The General Anti Avoidance Rule
Contrary to some claims, China’s GAAR is not “one sentence in a quasi-civil law statute“. The GAAR is actually conained in three legal documents - the EITL (promulgated by the NPC), the EITL Implementing Regulations (promulgated by the State Council) and the Notice of the State Administration of Taxation on Issuing the Measures for the Implementation of Special Tax Adjustments (for Trial Implementation) (“Measures No 2“) (promulgated by the SAT but authorised by the Implementing Regulations).
As mentioned in an earlier post on 698, Article 47 of the EITL basically empowers the SAT to make a tax adjustment where a transaction has been entered into:
- that results in a reduction in taxable income; and
- has no reasonable business purpose.
Article 120 of the Implementing Regulations of the Enterprise Income Tax Law then defines “reasonable business purpose” as:
The expression “not have a reasonable business purpose” as used in Article 47 of the EIT Law means that the main purpose is to reduce, exempt or defer the payment of taxes.
Article 92 of Measures No. 2 then provides that anti-avoidance investigations should target the following arrangements:
- Abusing tax preferences;
- Abusing a tax agreement;
- Abusing the corporate organizational form;
- Avoiding tax through a tax haven; and
- Any other arrangement without a reasonable business purpose.
Article 93 of Measures No 2 indicates the principle of “substance prevails over form” should be followed and that the following matters should be considered:
- The form and substance of an arrangement;
- The time of conclusion and the period of execution of an arrangement;
- The manners for realizing an arrangement;
- The connections between different steps or components of an arrangement;
- The changes of financial status of each party involved in an arrangement; and
- The tax results of an arrangement.
Articles 94, 95, 96 and 97 then provide further detail on how investigations should be conducted, matters to be considered, the method of canceling tax benefits and what can be expected from the taxpayers (and its professional advisers).
That seems fairly detailed and rather precise to me. Compare this with Australia’s first GAAR (that has now been repealed and replaced). The former section 260 of the Income Tax Assessment Act 1936 held any contract
- altering the incidence of any income tax;
- relieving any person from liability to pay any income tax or make any return;
- defeating, evading, or avoiding any duty or liability imposed on any person by this Act; or
- preventing the operation of this Act in any respect;
- to be void as against the Commissioner.
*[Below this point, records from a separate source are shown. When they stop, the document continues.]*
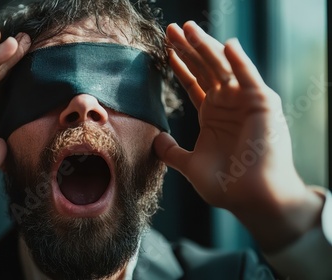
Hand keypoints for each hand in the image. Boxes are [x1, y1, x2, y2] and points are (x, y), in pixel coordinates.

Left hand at [153, 21, 322, 251]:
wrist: (250, 199)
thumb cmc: (225, 185)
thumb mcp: (189, 165)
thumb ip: (171, 152)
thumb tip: (155, 140)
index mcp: (212, 115)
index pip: (194, 82)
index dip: (180, 65)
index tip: (165, 49)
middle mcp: (228, 104)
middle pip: (205, 68)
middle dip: (188, 48)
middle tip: (171, 28)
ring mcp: (245, 102)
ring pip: (223, 66)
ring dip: (206, 46)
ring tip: (187, 28)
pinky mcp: (262, 104)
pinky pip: (249, 77)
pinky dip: (239, 60)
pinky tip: (225, 44)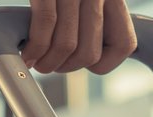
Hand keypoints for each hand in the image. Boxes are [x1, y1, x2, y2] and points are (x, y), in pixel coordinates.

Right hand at [22, 0, 139, 74]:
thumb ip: (92, 14)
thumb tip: (84, 52)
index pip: (125, 44)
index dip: (104, 64)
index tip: (85, 64)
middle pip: (89, 51)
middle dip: (66, 67)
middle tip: (50, 63)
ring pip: (67, 45)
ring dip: (48, 62)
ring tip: (36, 59)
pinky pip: (45, 27)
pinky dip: (34, 48)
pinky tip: (28, 52)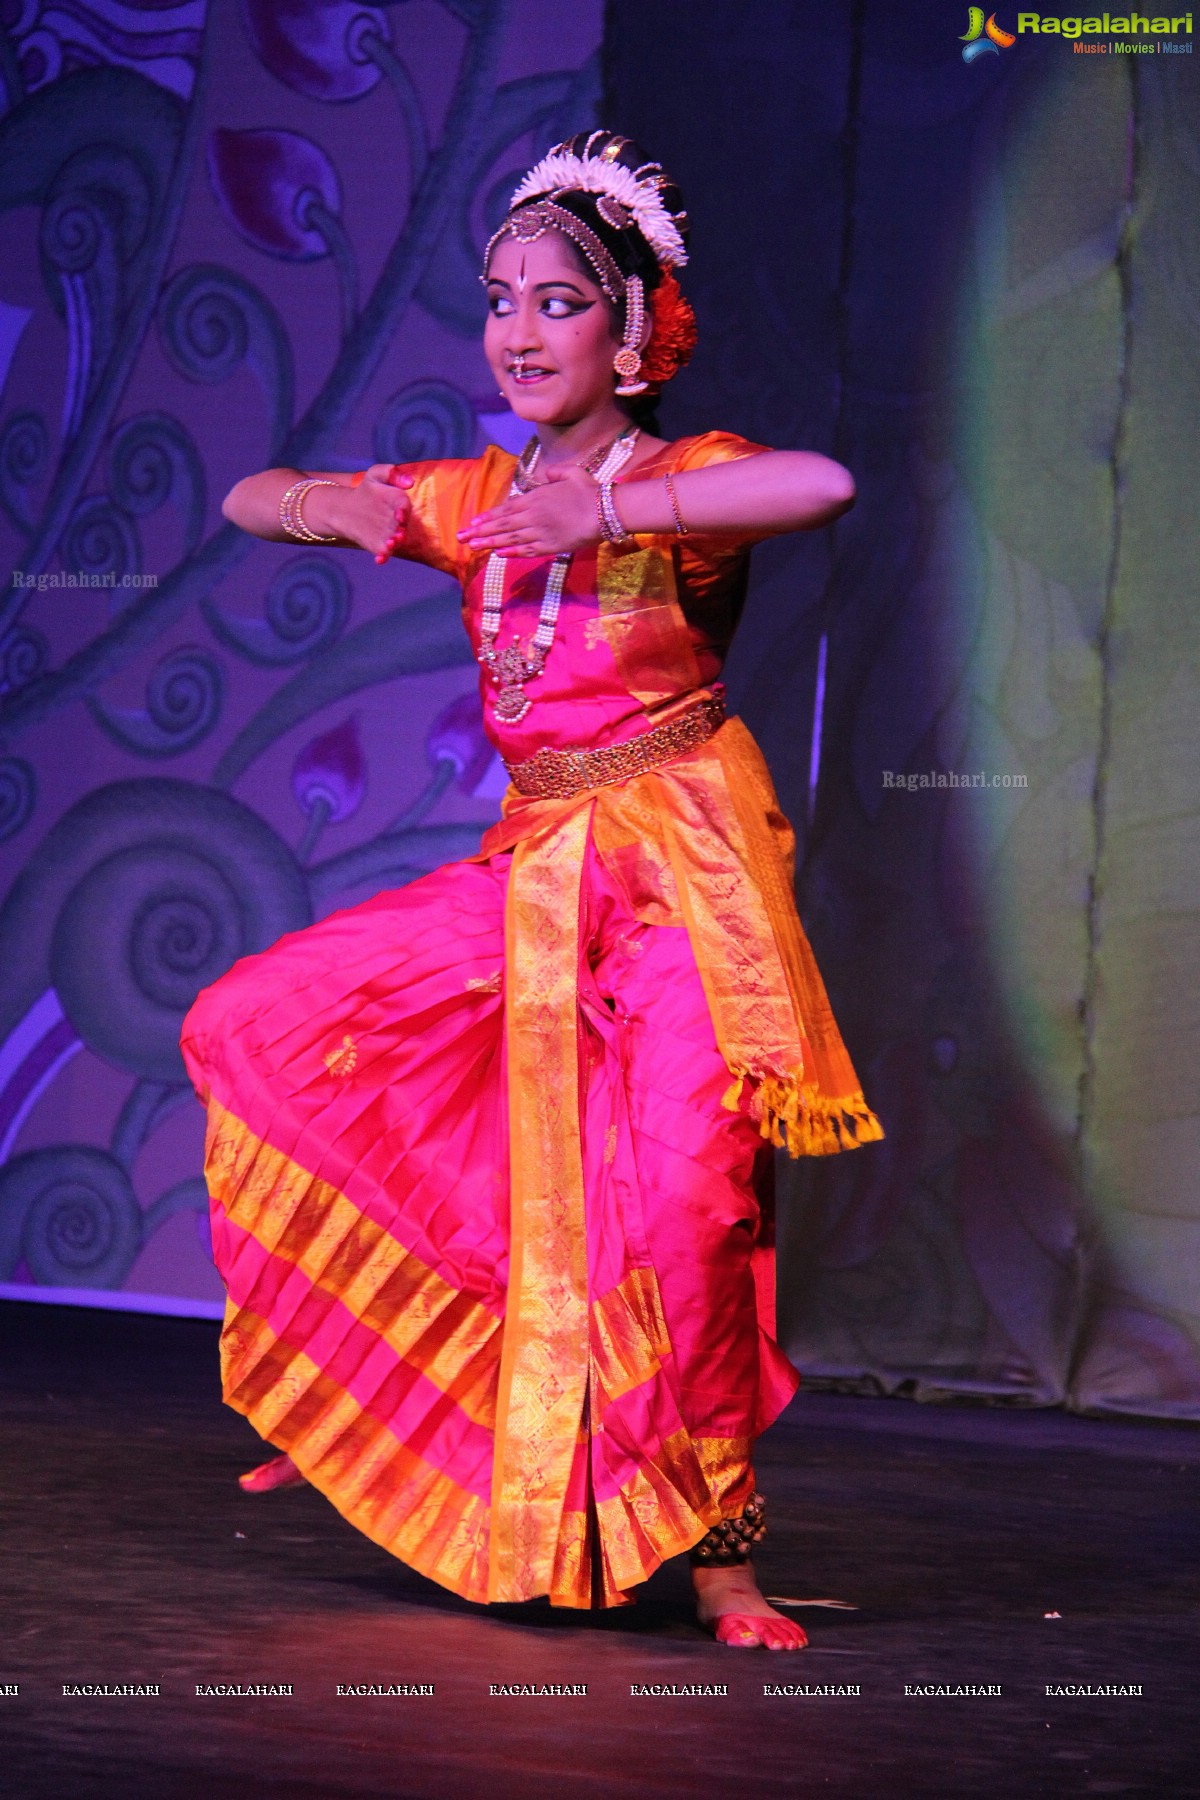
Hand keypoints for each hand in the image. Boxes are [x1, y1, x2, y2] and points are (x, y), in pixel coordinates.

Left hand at [310, 464, 412, 562]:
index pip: (404, 506)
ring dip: (394, 545)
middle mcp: (398, 521)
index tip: (400, 514)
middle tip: (398, 534)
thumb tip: (410, 482)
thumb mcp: (376, 474)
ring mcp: (390, 534)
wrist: (349, 508)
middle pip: (402, 527)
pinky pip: (384, 553)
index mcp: (399, 502)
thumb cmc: (367, 490)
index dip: (404, 511)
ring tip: (390, 544)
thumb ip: (392, 472)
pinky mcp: (380, 545)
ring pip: (395, 542)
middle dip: (401, 532)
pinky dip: (383, 557)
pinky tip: (379, 560)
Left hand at [457, 464, 599, 557]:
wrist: (605, 511)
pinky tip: (498, 554)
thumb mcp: (571, 473)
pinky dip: (512, 552)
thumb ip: (554, 473)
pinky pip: (527, 550)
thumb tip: (547, 475)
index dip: (488, 516)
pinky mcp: (550, 546)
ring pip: (509, 538)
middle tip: (461, 538)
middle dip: (480, 531)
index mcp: (535, 498)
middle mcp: (533, 516)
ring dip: (489, 543)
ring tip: (472, 547)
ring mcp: (540, 532)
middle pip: (501, 525)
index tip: (473, 522)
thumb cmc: (590, 490)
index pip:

That was it – pure and simple.
Do vague tax laws always favour the tax officials?
This leads me to a point I made above. In developed tax jurisdictions vague, broad laws can be counter-productive – section 260 is a case in point. From 1936 to 1981 (apart from some early positive cases) this section was over time gradually read down by the courts so that it was effectively neutered. Initially this was done on the basis that the section:
“The section, if construed literally, would extend to every transaction whether voluntary or for value which had the effect of reducing the income of any taxpayer” (Deputy Federal Commissioner of Taxation v Purcell (1921) per Knox CJ) (this was with respect to earlier legislation drafted in similar terms)
However, the courts in the 1950′s provided that section 260 had no application where the taxpayer made a choice between two alternatives explicitly permitted by Act. This may seem a common sense approach. However, in the 1970′s, this “choice principle” was subsequently used to allow taxpayers to flagrantly construct circumstances permitted by the Act to avoid the operation of section 260.
This could not occur in China. All decisions in cases that I have seen which involve disputed interpretations of vague tax provisions have been interpreted to provide the widest possible meaning. I am also not aware of any case where a SAT Circular (or other Regulation) has been invalidated by the courts because of an inconsistency with a Basic Law. A colleague has mentioned (Im not sure if this was a tax case) that there was a case where the judge held a regulation to be inconsistent and refused to enforce it. However, this judge was, apparently, subsequently suspended. Caution should be used in relying on this story as may be the legal equivalent of an urban myth.